**What the task requires:**
Take from the records below each line that holds "Figure".

**Material supplied:**
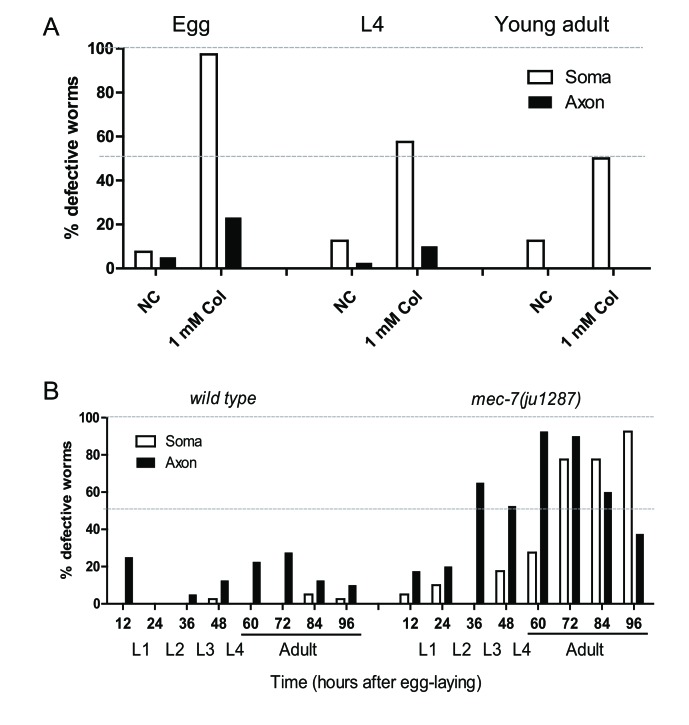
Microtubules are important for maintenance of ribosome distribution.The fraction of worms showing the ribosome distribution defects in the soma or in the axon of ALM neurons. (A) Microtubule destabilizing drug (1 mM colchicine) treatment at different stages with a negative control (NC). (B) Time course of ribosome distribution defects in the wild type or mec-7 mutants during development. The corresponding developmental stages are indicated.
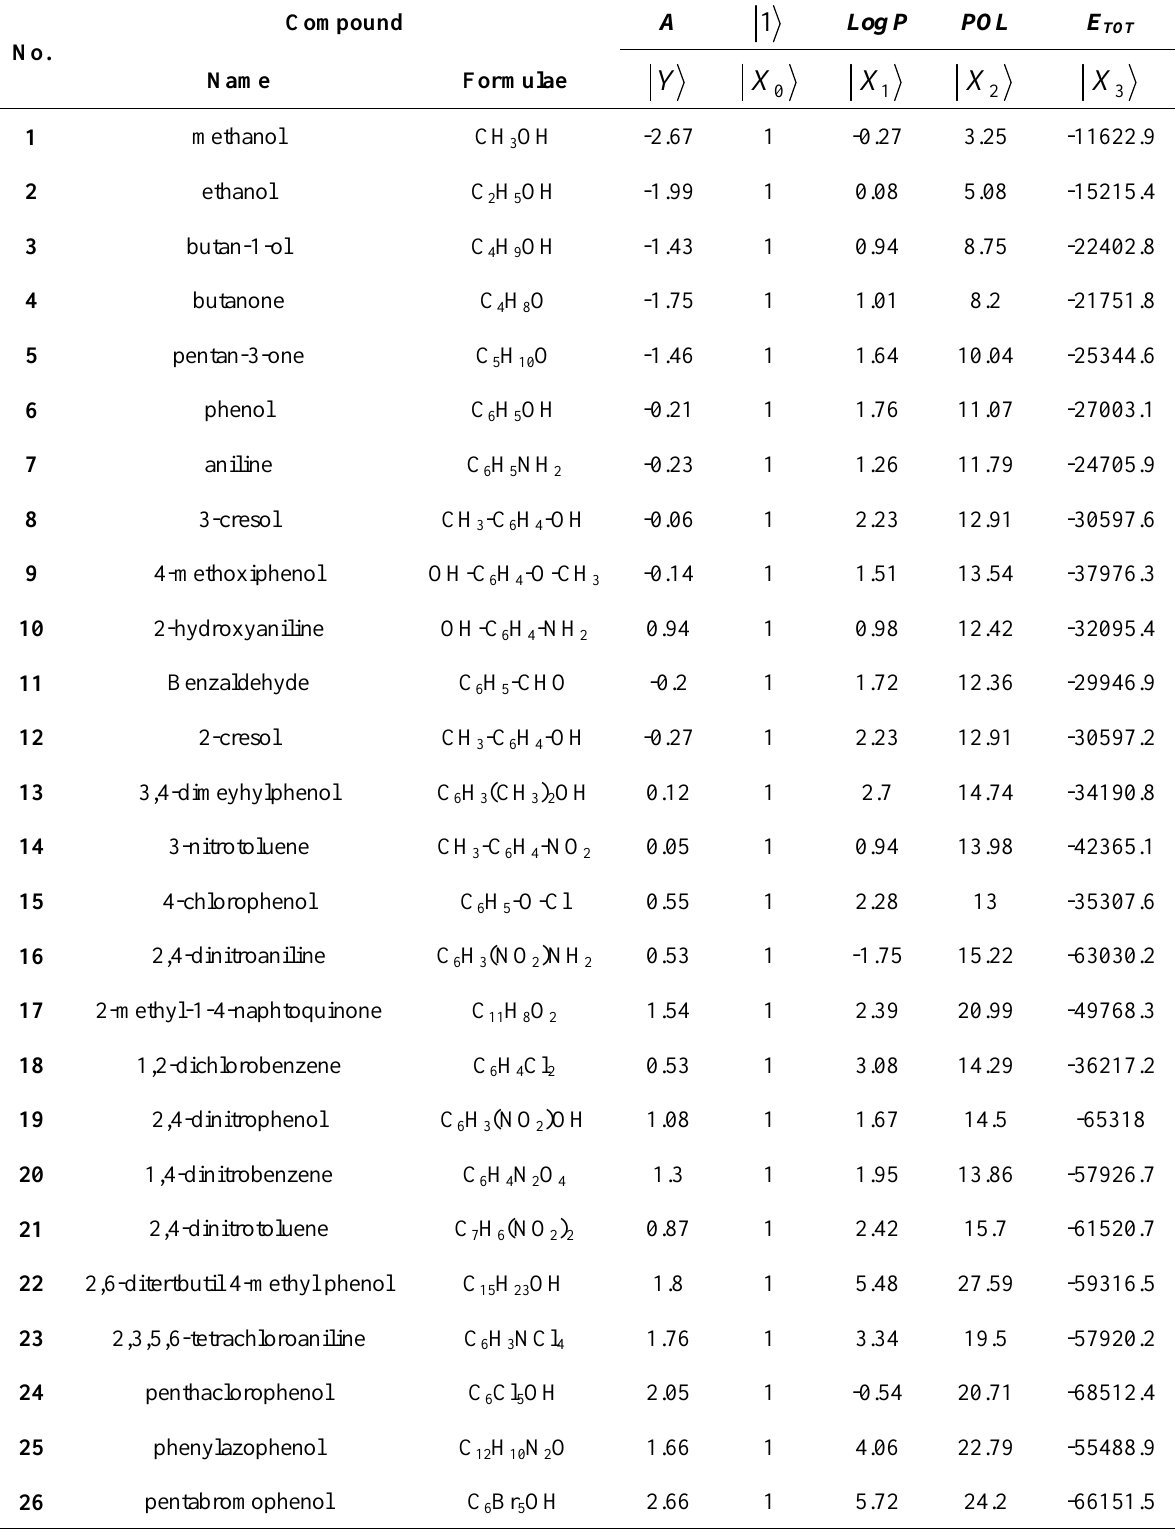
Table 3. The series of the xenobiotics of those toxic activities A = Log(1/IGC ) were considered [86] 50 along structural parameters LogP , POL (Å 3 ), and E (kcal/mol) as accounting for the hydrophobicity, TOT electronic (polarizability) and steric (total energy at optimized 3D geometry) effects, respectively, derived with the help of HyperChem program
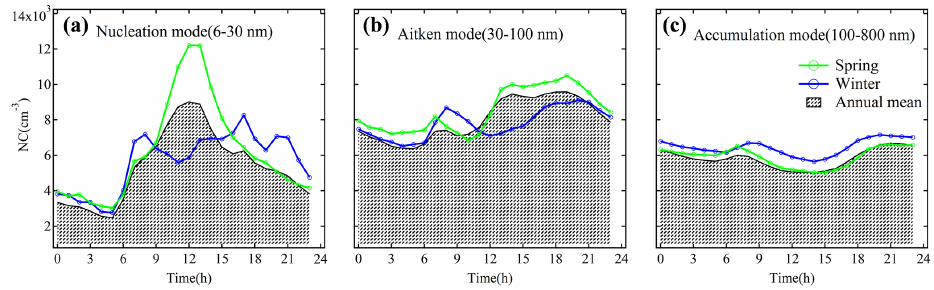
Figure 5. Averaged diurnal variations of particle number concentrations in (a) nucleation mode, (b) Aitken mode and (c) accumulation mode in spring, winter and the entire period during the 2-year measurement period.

---

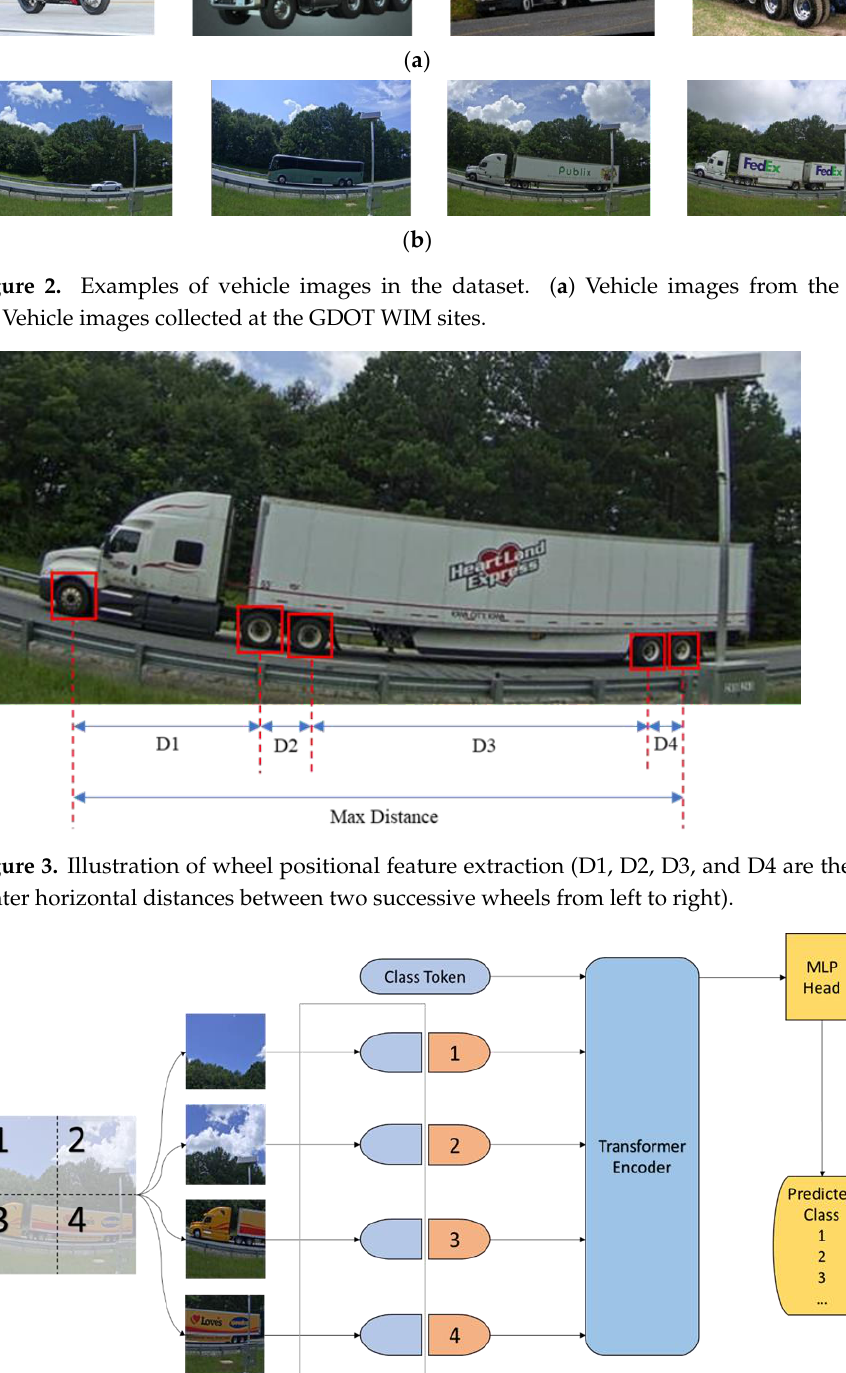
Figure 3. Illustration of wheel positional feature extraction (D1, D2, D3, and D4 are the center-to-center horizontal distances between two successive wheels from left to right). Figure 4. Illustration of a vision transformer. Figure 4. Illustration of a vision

**Task solution:**
Figure 5. Averaged diurnal variations of particle number concentrations in (a) nucleation mode, (b) Aitken mode and (c) accumulation mode in spring, winter and the entire period during the 2-year measurement period.
Figure 3. Illustration of wheel positional feature extraction (D1, D2, D3, and D4 are the center-to-center horizontal distances between two successive wheels from left to right). Figure 4. Illustration of a vision transformer. Figure 4. Illustration of a vision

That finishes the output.